Reproduce every line of text in the material below word for word, and leave the pictures out of your copy.

'''

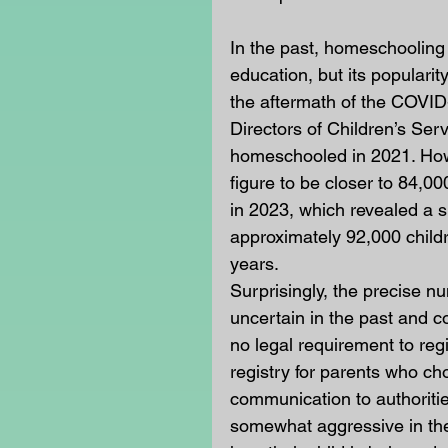
In the past, homeschooling
education, but its popularit
the aftermath of the COVID
Directors of Children’s Ser
homeschooled in 2021. How
figure to be closer to 84,
in 2023, which revealed a 
approximately 92,000 chil
years.
Surprisingly, the precise 
uncertain in the past and c
no legal requirement to regis
registry for parents who c
communication to authoriti
somewhat aggressive in thei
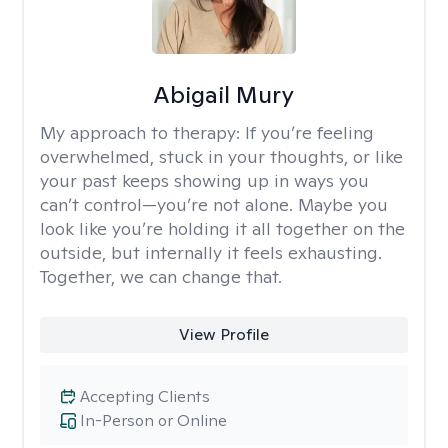
Abigail Mury
My approach to therapy:
If you’re feeling
overwhelmed, stuck in your thoughts, or like
your past keeps showing up in ways you
can’t control—you’re not alone. Maybe you
look like you’re holding it all together on the
outside, but internally it feels exhausting.
Together, we can change that.
View Profile
Accepting Clients
In-Person or Online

'''

#### [Written solution]
In the past, homeschooling
education, but its popularit
the aftermath of the COVID
Directors of Children’s Ser
homeschooled in 2021. How
figure to be closer to 84,
in 2023, which revealed a 
approximately 92,000 chil
years.
Surprisingly, the precise 
uncertain in the past and c
no legal requirement to regis
registry for parents who c
communication to authoriti
somewhat aggressive in thei
Abigail Mury
My approach to therapy:
If you’re feeling
overwhelmed, stuck in your thoughts, or like
your past keeps showing up in ways you
can’t control—you’re not alone. Maybe you
look like you’re holding it all together on the
outside, but internally it feels exhausting.
Together, we can change that.
View Profile
Accepting Clients
In-Person or Online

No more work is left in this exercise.